Önceki gün, 27 Aralık 1979 Afganistan'ın kızıl ordu tarafından işgalinin 30. yıldönümüydü. Bu ülkenin tam 30 yıldır kan ve ateşle yaşadığı imtihana bakarak bunca acıyı, sarsıntıyı, zulmü nasıl göğüsleyebildiklerine şaşmamak mümkün değil. Ne var ki Türkiye'nin hemen hemen aynı tarihten beri yaşadıklarına bakarsak, halkımızın bunlara nasıl "tahammül gösterdiği"ne hayret edecek çok insan vardır. Sahi 12 Eylül darbesi ve sonrası yaşanan travmalar; Güneydoğu'da kıvılcımlanan olaylar, faili meçhullerden işkencelere, toplum mühendisliği adına inancını yaşamak isteyenlere uygulanan baskı, ayrımcılık … Uzun listenin sonuna gelindiği umudu ile karamsarlığın iç içe yaşandığı bir süreçte, gerilim anındayız.

"Kozmik oda"lara kadar giren sivil hakimler neyi deşifre ediyor? Kozmik odalar kimin mahrem bilgilerini saklıyor? Kozmik odalarda kime ve neye karşı işlenen suçun delilleri aranıyor?
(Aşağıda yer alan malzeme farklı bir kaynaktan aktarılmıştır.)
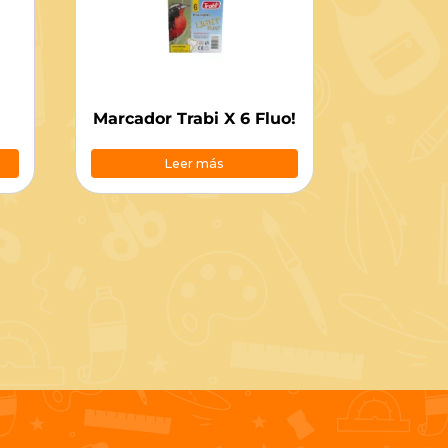
Marcador Trabi X 6 Fluo!
Leer más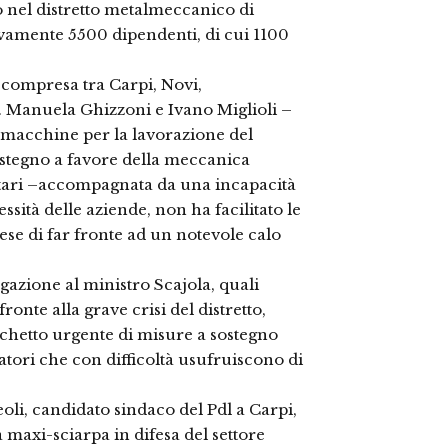
o nel distretto metalmeccanico di
amente 5500 dipendenti, di cui 1100
a compresa tra Carpi, Novi,
. Manuela Ghizzoni e Ivano Miglioli –
 macchine per la lavorazione del
sostegno a favore della meccanica
tari –accompagnata da una incapacità
essità delle aziende, non ha facilitato le
se di far fronte ad un notevole calo
gazione al ministro Scajola, quali
onte alla grave crisi del distretto,
cchetto urgente di misure a sostegno
atori che con difficoltà usufruiscono di
oli, candidato sindaco del Pdl a Carpi,
a maxi-sciarpa in difesa del settore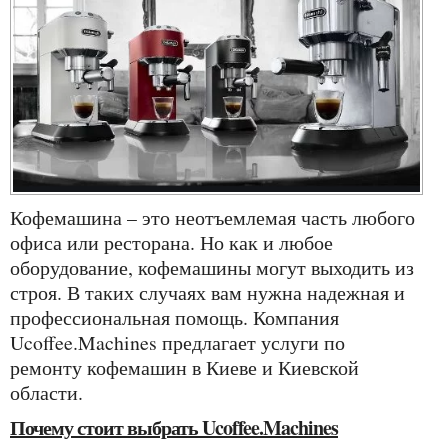
Кофемашина – это неотъемлемая часть любого
офиса или ресторана. Но как и любое
оборудование, кофемашины могут выходить из
строя. В таких случаях вам нужна надежная и
профессиональная помощь. Компания
Ucoffee.Machines предлагает услуги по
ремонту кофемашин в Киеве и Киевской
области.
Почему стоит выбрать Ucoffee.Machines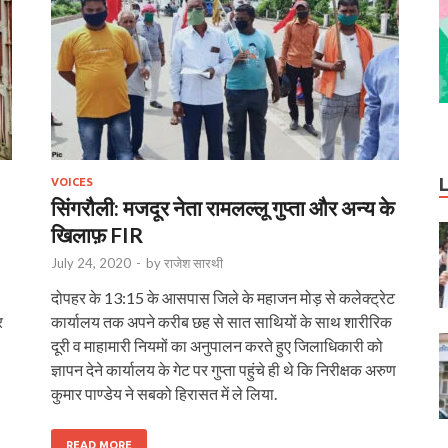
VOICES
सिंगरौली: मजदूर नेता रामलल्लू गुप्ता और अन्य के
खिलाफ़ FIR
July 24, 2020
-
by
राजेश सारथी
दोपहर के 13:15 के आसपास जिले के महाजन मोड़ से कलेक्ट्रेट
र
कार्यालय तक अपने करीब छह से सात साथियों के साथ शारीरिक
दूरी व माहामारी नियमों का अनुपालन करते हुए जिलाधिकारी को
ज्ञापन देने कार्यालय के गेट पर गुप्ता पहुंचे ही थे कि निरीक्षक अरुण
कुमार पाण्डेय ने सबको हिरासत में ले लिया.
READ MORE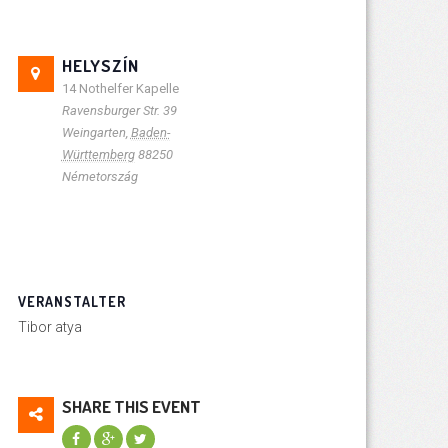
HELYSZÍN
14 Nothelfer Kapelle
Ravensburger Str. 39
Weingarten
,
Baden-
Württemberg
88250
Németország
VERANSTALTER
Tibor atya
SHARE THIS EVENT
Eğer bir memleketin en muhkem teşkilatına mensup elemanlar, bir suikast girişimi şüphesiyle yakalanıyorsa daha düşük profildeki teşkilata bu istihbaratı veren kim olabilir? Sırları kozmik odalarda saklananların, kağıda çizili krokilerle eyleme çıkmalarındaki tuhaflık neden önemsenmez?